On the Usefulness of Deep Ensemble Diversity for Out-of-Distribution Detection
This work addresses a critical issue for safety-critical applications by refining OOD detection methods, though it is incremental as it builds on existing ensemble techniques.
The paper tackled the problem of out-of-distribution (OOD) detection in deep learning by challenging the intuition that ensemble diversity measures like Mutual Information improve performance, showing they can be 30-40% worse than single-model entropy on ImageNet-scale datasets, and proposed averaging task-specific scores like Energy for better results.

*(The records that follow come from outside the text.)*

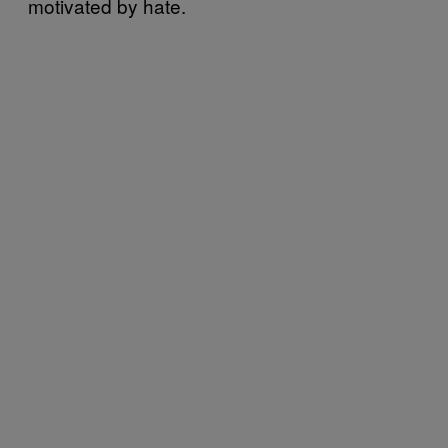
motivated by hate.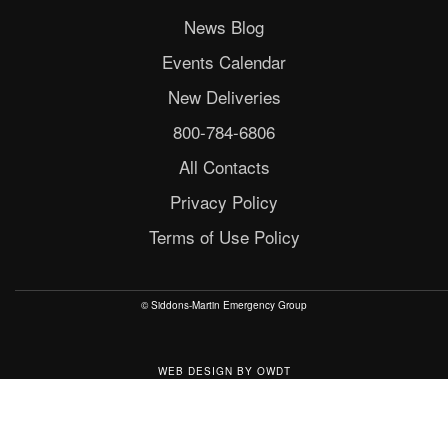
News Blog
Events Calendar
New Deliveries
800-784-6806
All Contacts
Privacy Policy
Terms of Use Policy
© Siddons-Martin Emergency Group
WEB DESIGN
BY
OWDT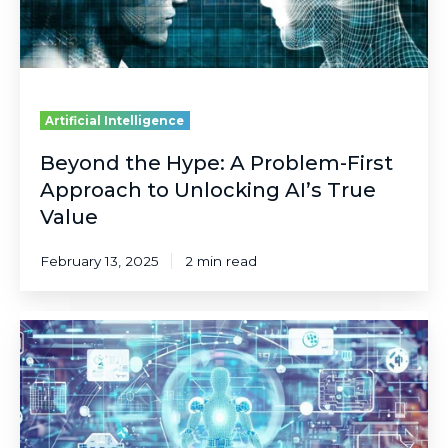
to
Unlocking
AI’s
True
Value
Artificial Intelligence
Beyond the Hype: A Problem-First
Approach to Unlocking AI’s True
Value
February 13, 2025
2 min read
Embracing
the
Future:
The
Emergence
of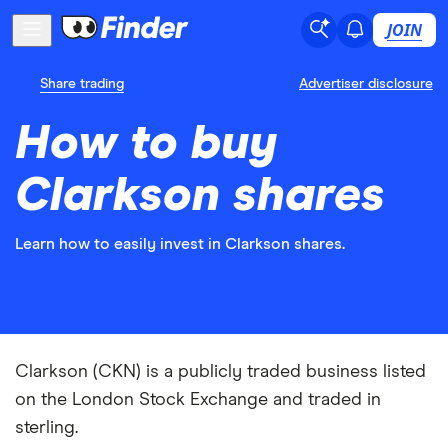
JOIN
Share trading
Advertiser disclosure
How to buy
Clarkson shares
Learn how to easily invest in Clarkson shares.
Clarkson (CKN) is a publicly traded business listed
on the London Stock Exchange and traded in
sterling.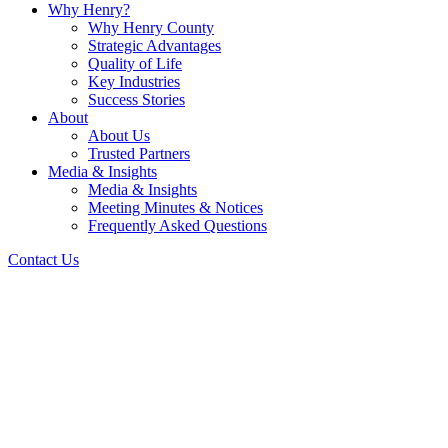
Why Henry?
Why Henry County
Strategic Advantages
Quality of Life
Key Industries
Success Stories
About
About Us
Trusted Partners
Media & Insights
Media & Insights
Meeting Minutes & Notices
Frequently Asked Questions
Contact Us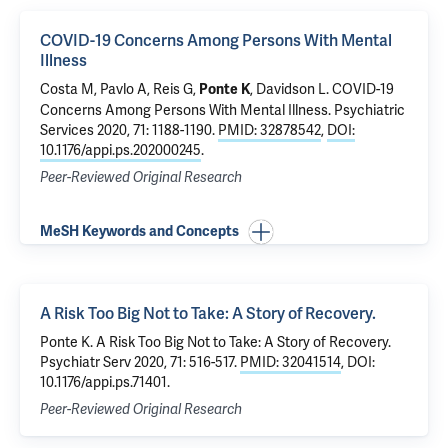
COVID-19 Concerns Among Persons With Mental
Illness
Costa M
,
Pavlo A
,
Reis G
,
,
Davidson L
.
COVID-19
Ponte K
Concerns Among Persons With Mental Illness
. Psychiatric
Services 2020, 71: 1188-1190.
PMID: 32878542
,
DOI:
10.1176/appi.ps.202000245
.
Peer-Reviewed Original Research
MeSH Keywords and Concepts
A Risk Too Big Not to Take: A Story of Recovery.
Ponte K. A Risk Too Big Not to Take: A Story of Recovery.
Psychiatr Serv 2020, 71: 516-517.
PMID: 32041514
, DOI:
10.1176/appi.ps.71401.
Peer-Reviewed Original Research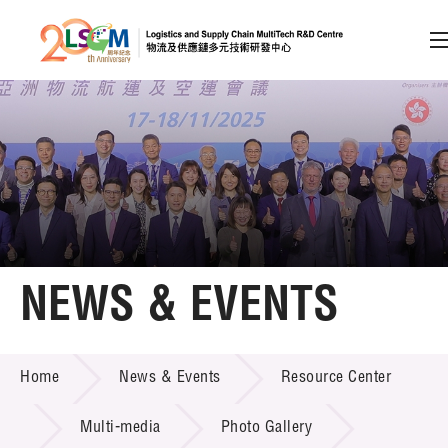
A
A
EN
繁
简
A
Skip to content (Press enter)
Member Login
Home
NEWS & EVENTS
About LSCM
NEWS & EVENTS
Home
News & Events
Resource Center
Technology Transfer
Project & Funding Schemes
Multi-media
Photo Gallery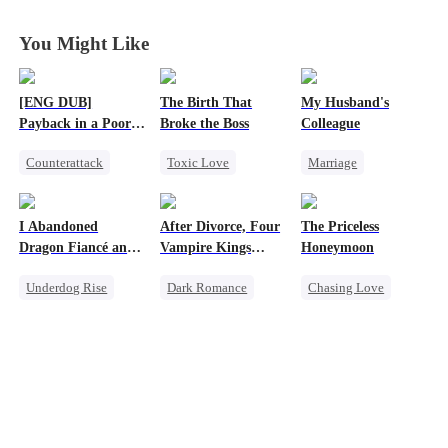
You
You
You
You
You Might Like
[ENG DUB]
The Birth That
My Husband's
Payback in a Poor
Broke the Boss
Colleague
Man's Clothes
Counterattack
Toxic Love
Marriage
Secret Identity
Mafia
Family
CEO
Family
Hate-love
Revenge
I Abandoned
After Divorce, Four
The Priceless
Second Chance
Strong Female Lead
Dragon Fiancé and
Vampire Kings
Honeymoon
Counterattack
Chose His Three
Chasing Me
Underdog Rise
Dark Romance
Chasing Love
Bastard Brothers
Hate
After Rebirth
Reborn
Dragon
Vampire
Toxic Love
Counterattack
Strong Female Lead
Female CEO
Dominant
Marriage
Comeback
Chasing Love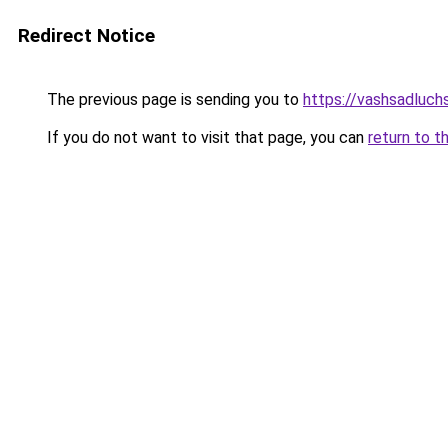
Redirect Notice
The previous page is sending you to
https://vashsadluchs
If you do not want to visit that page, you can
return to t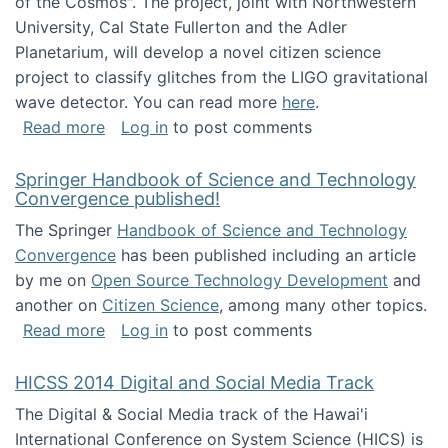
of the Cosmos". The project, joint with Northwestern
University, Cal State Fullerton and the Adler
Planetarium, will develop a novel citizen science
project to classify glitches from the LIGO gravitational
wave detector. You can read more
here
.
about NSF INSPIRE project funded
Read more
Log in
to post comments
Springer Handbook of Science and Technology
Convergence published!
The Springer
Handbook of Science and Technology
Convergence
has been published including an article
by me on
Open Source Technology Development
and
another on
Citizen Science
, among many other topics.
about Springer Handbook of Science and Te
Read more
Log in
to post comments
HICSS 2014 Digital and Social Media Track
The Digital & Social Media track of the Hawai'i
International Conference on System Science (HICS) is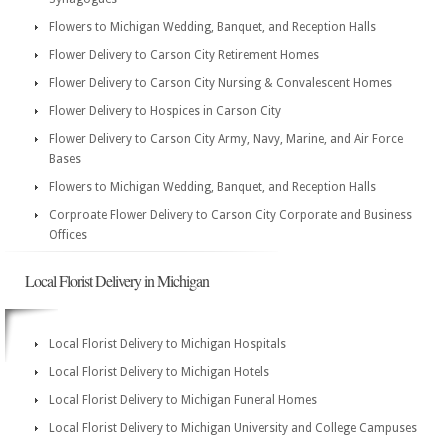
Flowers to Michigan Wedding, Banquet, and Reception Halls
Flower Delivery to Carson City Retirement Homes
Flower Delivery to Carson City Nursing & Convalescent Homes
Flower Delivery to Hospices in Carson City
Flower Delivery to Carson City Army, Navy, Marine, and Air Force
Bases
Flowers to Michigan Wedding, Banquet, and Reception Halls
Corproate Flower Delivery to Carson City Corporate and Business
Offices
Local Florist Delivery in Michigan
Local Florist Delivery to Michigan Hospitals
Local Florist Delivery to Michigan Hotels
Local Florist Delivery to Michigan Funeral Homes
Local Florist Delivery to Michigan University and College Campuses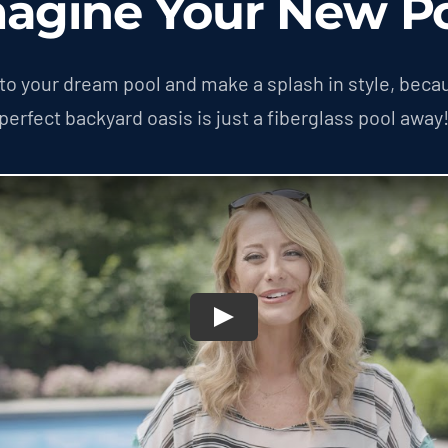
agine Your New P
nto your dream pool and make a splash in style, beca
perfect backyard oasis is just a fiberglass pool away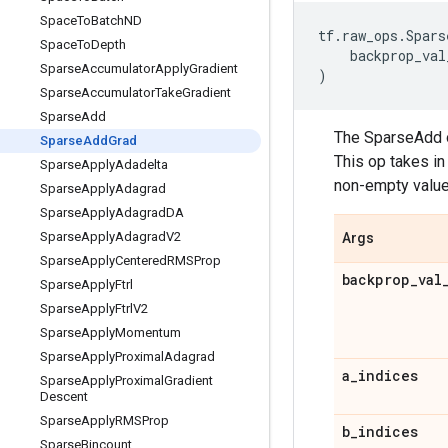
Space
To
Batch
ND
tf
.
raw_ops
.
Spars
Space
To
Depth
backprop_val
Sparse
Accumulator
Apply
Gradient
)
Sparse
Accumulator
Take
Gradient
Sparse
Add
The SparseAdd o
Sparse
Add
Grad
This op takes in
Sparse
Apply
Adadelta
non-empty value
Sparse
Apply
Adagrad
Sparse
Apply
Adagrad
DA
Sparse
Apply
Adagrad
V2
Args
Sparse
Apply
Centered
RMSProp
backprop
_
val
Sparse
Apply
Ftrl
Sparse
Apply
Ftrl
V2
Sparse
Apply
Momentum
Sparse
Apply
Proximal
Adagrad
a
_
indices
Sparse
Apply
Proximal
Gradient
Descent
Sparse
Apply
RMSProp
b
_
indices
Sparse
Bincount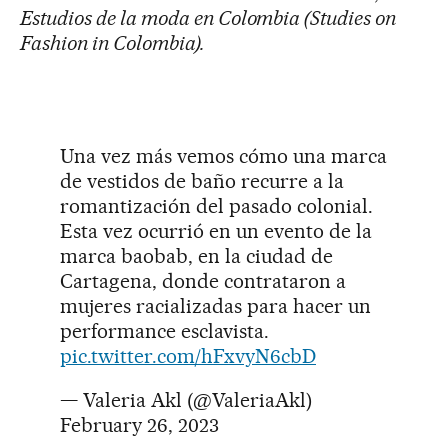
Estudios de la moda en Colombia (Studies on
Fashion in Colombia).
Una vez más vemos cómo una marca
de vestidos de baño recurre a la
romantización del pasado colonial.
Esta vez ocurrió en un evento de la
marca baobab, en la ciudad de
Cartagena, donde contrataron a
mujeres racializadas para hacer un
performance esclavista.
pic.twitter.com/hFxvyN6cbD
— Valeria Akl (@ValeriaAkl)
February 26, 2023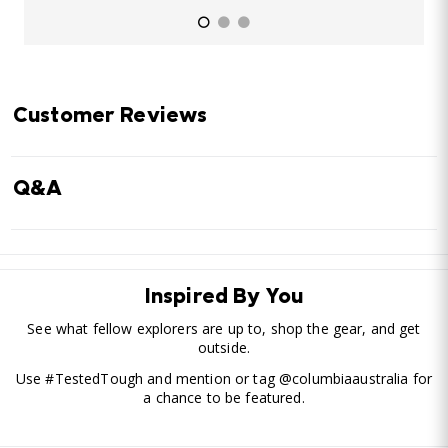
Customer Reviews
Q&A
Inspired By You
See what fellow explorers are up to, shop the gear, and get
outside.
Use #TestedTough and mention or tag @columbiaaustralia for
a chance to be featured.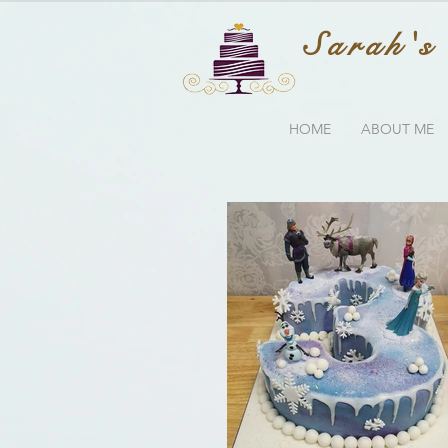
Sarah's
HOME
ABOUT ME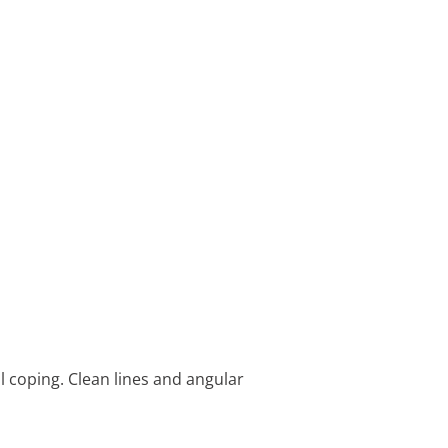
l coping. Clean lines and angular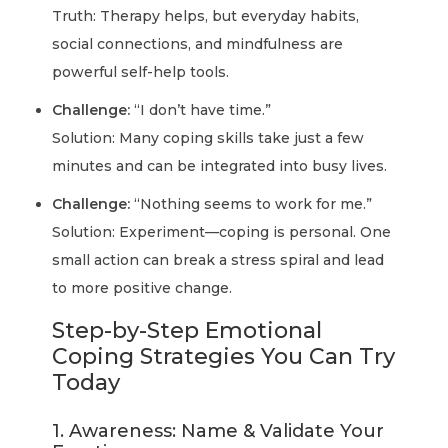
Truth: Therapy helps, but everyday habits,
social connections, and mindfulness are
powerful self-help tools.
Challenge:
“I don’t have time.”
Solution: Many coping skills take just a few
minutes and can be integrated into busy lives.
Challenge:
“Nothing seems to work for me.”
Solution: Experiment—coping is personal. One
small action can break a stress spiral and lead
to more positive change.
Step-by-Step Emotional
Coping Strategies You Can Try
Today
1. Awareness: Name & Validate Your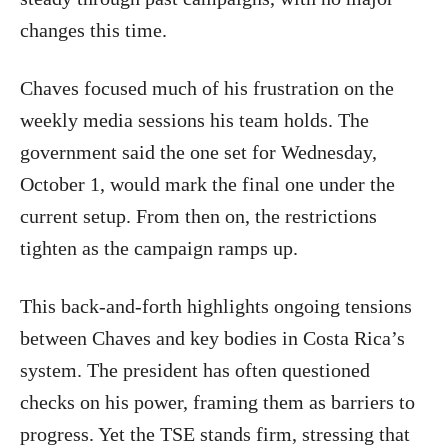
changes this time.
Chaves focused much of his frustration on the
weekly media sessions his team holds. The
government said the one set for Wednesday,
October 1, would mark the final one under the
current setup. From then on, the restrictions
tighten as the campaign ramps up.
This back-and-forth highlights ongoing tensions
between Chaves and key bodies in Costa Rica’s
system. The president has often questioned
checks on his power, framing them as barriers to
progress. Yet the TSE stands firm, stressing that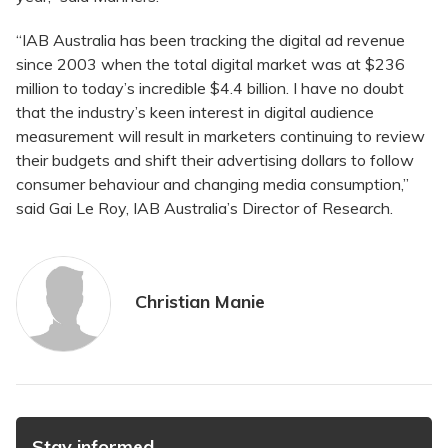
“IAB Australia has been tracking the digital ad revenue
since 2003 when the total digital market was at $236
million to today’s incredible $4.4 billion. I have no doubt
that the industry’s keen interest in digital audience
measurement will result in marketers continuing to review
their budgets and shift their advertising dollars to follow
consumer behaviour and changing media consumption,”
said Gai Le Roy, IAB Australia’s Director of Research.
Christian Manie
Stay informed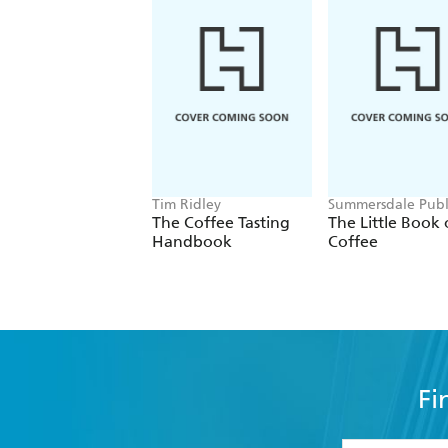
Tim Ridley
Summersdale Publ
The Coffee Tasting
The Little Book 
Handbook
Coffee
Fi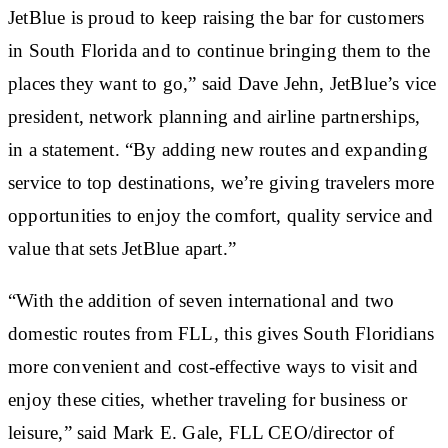
JetBlue is proud to keep raising the bar for customers
in South Florida and to continue bringing them to the
places they want to go,” said Dave Jehn, JetBlue’s vice
president, network planning and airline partnerships,
in a statement. “By adding new routes and expanding
service to top destinations, we’re giving travelers more
opportunities to enjoy the comfort, quality service and
value that sets JetBlue apart.”
“With the addition of seven international and two
domestic routes from FLL, this gives South Floridians
more convenient and cost-effective ways to visit and
enjoy these cities, whether traveling for business or
leisure,” said Mark E. Gale, FLL CEO/director of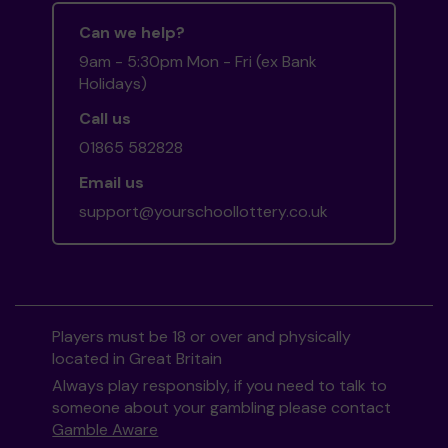
Can we help?
9am - 5:30pm Mon - Fri (ex Bank
Holidays)
Call us
01865 582828
Email us
support@yourschoollottery.co.uk
Players must be 18 or over and physically
located in Great Britain
Always play responsibly, if you need to talk to
someone about your gambling please contact
Gamble Aware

The ability to detect Out-of-Distribution (OOD) data is important in safety-critical applications of deep learning. The aim is to separate In-Distribution (ID) data drawn from the training distribution from OOD data using a measure of uncertainty extracted from a deep neural network. Deep Ensembles are a well-established method of improving the quality of uncertainty estimates produced by deep neural networks, and have been shown to have superior OOD detection performance compared to single models. An existing intuition in the literature is that the diversity of Deep Ensemble predictions indicates distributional shift, and so measures of diversity such as Mutual Information (MI) should be used for OOD detection. We show experimentally that this intuition is not valid on ImageNet-scale OOD detection -- using MI leads to 30-40% worse %FPR@95 compared to single-model entropy on some OOD datasets. We suggest an alternative explanation for Deep Ensembles' better OOD detection performance -- OOD detection is binary classification and we are ensembling diverse classifiers. As such we show that practically, even better OOD detection performance can be achieved for Deep Ensembles by averaging task-specific detection scores such as Energy over the ensemble.